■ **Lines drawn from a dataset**
**********

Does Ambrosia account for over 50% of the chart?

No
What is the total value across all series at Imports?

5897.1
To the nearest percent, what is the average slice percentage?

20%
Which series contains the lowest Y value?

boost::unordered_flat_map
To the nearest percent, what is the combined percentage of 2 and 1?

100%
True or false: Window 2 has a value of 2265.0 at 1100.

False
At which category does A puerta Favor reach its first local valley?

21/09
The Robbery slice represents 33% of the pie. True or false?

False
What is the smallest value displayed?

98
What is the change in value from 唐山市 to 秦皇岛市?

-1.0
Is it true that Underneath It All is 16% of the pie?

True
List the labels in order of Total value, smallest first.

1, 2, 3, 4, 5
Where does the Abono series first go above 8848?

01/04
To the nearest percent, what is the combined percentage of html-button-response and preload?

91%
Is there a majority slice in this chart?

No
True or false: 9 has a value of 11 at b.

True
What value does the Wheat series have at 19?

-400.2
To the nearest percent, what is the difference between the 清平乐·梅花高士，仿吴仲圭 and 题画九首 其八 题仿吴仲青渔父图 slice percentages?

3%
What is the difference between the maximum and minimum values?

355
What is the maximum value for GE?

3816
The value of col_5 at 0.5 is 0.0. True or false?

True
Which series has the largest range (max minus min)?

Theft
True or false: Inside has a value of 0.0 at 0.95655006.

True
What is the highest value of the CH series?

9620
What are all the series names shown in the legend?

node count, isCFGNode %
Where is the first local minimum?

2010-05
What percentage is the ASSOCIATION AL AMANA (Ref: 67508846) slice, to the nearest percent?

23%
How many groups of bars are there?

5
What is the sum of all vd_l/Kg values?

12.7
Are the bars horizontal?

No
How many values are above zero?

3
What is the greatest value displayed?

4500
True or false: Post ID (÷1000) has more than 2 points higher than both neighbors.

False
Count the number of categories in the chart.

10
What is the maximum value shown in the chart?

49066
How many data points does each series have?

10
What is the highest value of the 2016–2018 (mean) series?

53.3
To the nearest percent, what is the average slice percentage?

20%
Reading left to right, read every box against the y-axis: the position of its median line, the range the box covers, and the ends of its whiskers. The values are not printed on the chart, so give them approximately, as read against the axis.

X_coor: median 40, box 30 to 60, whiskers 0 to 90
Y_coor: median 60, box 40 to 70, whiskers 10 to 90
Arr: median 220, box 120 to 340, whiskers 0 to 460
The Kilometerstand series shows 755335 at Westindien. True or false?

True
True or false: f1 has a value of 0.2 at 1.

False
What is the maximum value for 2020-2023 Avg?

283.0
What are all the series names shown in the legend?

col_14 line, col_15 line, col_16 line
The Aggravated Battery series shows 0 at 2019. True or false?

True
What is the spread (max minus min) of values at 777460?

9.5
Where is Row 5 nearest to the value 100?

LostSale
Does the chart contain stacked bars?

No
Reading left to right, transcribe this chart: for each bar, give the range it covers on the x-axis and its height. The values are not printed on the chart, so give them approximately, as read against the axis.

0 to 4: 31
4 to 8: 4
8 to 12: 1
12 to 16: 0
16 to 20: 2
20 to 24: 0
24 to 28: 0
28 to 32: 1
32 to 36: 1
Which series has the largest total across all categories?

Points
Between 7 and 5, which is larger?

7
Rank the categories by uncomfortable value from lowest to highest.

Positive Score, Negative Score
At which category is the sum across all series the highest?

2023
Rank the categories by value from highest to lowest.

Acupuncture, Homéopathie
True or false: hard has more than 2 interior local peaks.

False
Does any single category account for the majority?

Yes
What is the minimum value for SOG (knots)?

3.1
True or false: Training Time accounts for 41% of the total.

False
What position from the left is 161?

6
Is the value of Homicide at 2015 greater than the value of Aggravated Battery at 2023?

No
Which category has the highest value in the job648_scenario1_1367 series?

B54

**********

■ **TASK TO CARRY OUT**
Copy all of the lines above without any changes.

■ **EXERCISE RESULT**
Does Ambrosia account for over 50% of the chart?

No
What is the total value across all series at Imports?

5897.1
To the nearest percent, what is the average slice percentage?

20%
Which series contains the lowest Y value?

boost::unordered_flat_map
To the nearest percent, what is the combined percentage of 2 and 1?

100%
True or false: Window 2 has a value of 2265.0 at 1100.

False
At which category does A puerta Favor reach its first local valley?

21/09
The Robbery slice represents 33% of the pie. True or false?

False
What is the smallest value displayed?

98
What is the change in value from 唐山市 to 秦皇岛市?

-1.0
Is it true that Underneath It All is 16% of the pie?

True
List the labels in order of Total value, smallest first.

1, 2, 3, 4, 5
Where does the Abono series first go above 8848?

01/04
To the nearest percent, what is the combined percentage of html-button-response and preload?

91%
Is there a majority slice in this chart?

No
True or false: 9 has a value of 11 at b.

True
What value does the Wheat series have at 19?

-400.2
To the nearest percent, what is the difference between the 清平乐·梅花高士，仿吴仲圭 and 题画九首 其八 题仿吴仲青渔父图 slice percentages?

3%
What is the difference between the maximum and minimum values?

355
What is the maximum value for GE?

3816
The value of col_5 at 0.5 is 0.0. True or false?

True
Which series has the largest range (max minus min)?

Theft
True or false: Inside has a value of 0.0 at 0.95655006.

True
What is the highest value of the CH series?

9620
What are all the series names shown in the legend?

node count, isCFGNode %
Where is the first local minimum?

2010-05
What percentage is the ASSOCIATION AL AMANA (Ref: 67508846) slice, to the nearest percent?

23%
How many groups of bars are there?

5
What is the sum of all vd_l/Kg values?

12.7
Are the bars horizontal?

No
How many values are above zero?

3
What is the greatest value displayed?

4500
True or false: Post ID (÷1000) has more than 2 points higher than both neighbors.

False
Count the number of categories in the chart.

10
What is the maximum value shown in the chart?

49066
How many data points does each series have?

10
What is the highest value of the 2016–2018 (mean) series?

53.3
To the nearest percent, what is the average slice percentage?

20%
Reading left to right, read every box against the y-axis: the position of its median line, the range the box covers, and the ends of its whiskers. The values are not printed on the chart, so give them approximately, as read against the axis.

X_coor: median 40, box 30 to 60, whiskers 0 to 90
Y_coor: median 60, box 40 to 70, whiskers 10 to 90
Arr: median 220, box 120 to 340, whiskers 0 to 460
The Kilometerstand series shows 755335 at Westindien. True or false?

True
True or false: f1 has a value of 0.2 at 1.

False
What is the maximum value for 2020-2023 Avg?

283.0
What are all the series names shown in the legend?

col_14 line, col_15 line, col_16 line
The Aggravated Battery series shows 0 at 2019. True or false?

True
What is the spread (max minus min) of values at 777460?

9.5
Where is Row 5 nearest to the value 100?

LostSale
Does the chart contain stacked bars?

No
Reading left to right, transcribe this chart: for each bar, give the range it covers on the x-axis and its height. The values are not printed on the chart, so give them approximately, as read against the axis.

0 to 4: 31
4 to 8: 4
8 to 12: 1
12 to 16: 0
16 to 20: 2
20 to 24: 0
24 to 28: 0
28 to 32: 1
32 to 36: 1
Which series has the largest total across all categories?

Points
Between 7 and 5, which is larger?

7
Rank the categories by uncomfortable value from lowest to highest.

Positive Score, Negative Score
At which category is the sum across all series the highest?

2023
Rank the categories by value from highest to lowest.

Acupuncture, Homéopathie
True or false: hard has more than 2 interior local peaks.

False
Does any single category account for the majority?

Yes
What is the minimum value for SOG (knots)?

3.1
True or false: Training Time accounts for 41% of the total.

False
What position from the left is 161?

6
Is the value of Homicide at 2015 greater than the value of Aggravated Battery at 2023?

No
Which category has the highest value in the job648_scenario1_1367 series?

B54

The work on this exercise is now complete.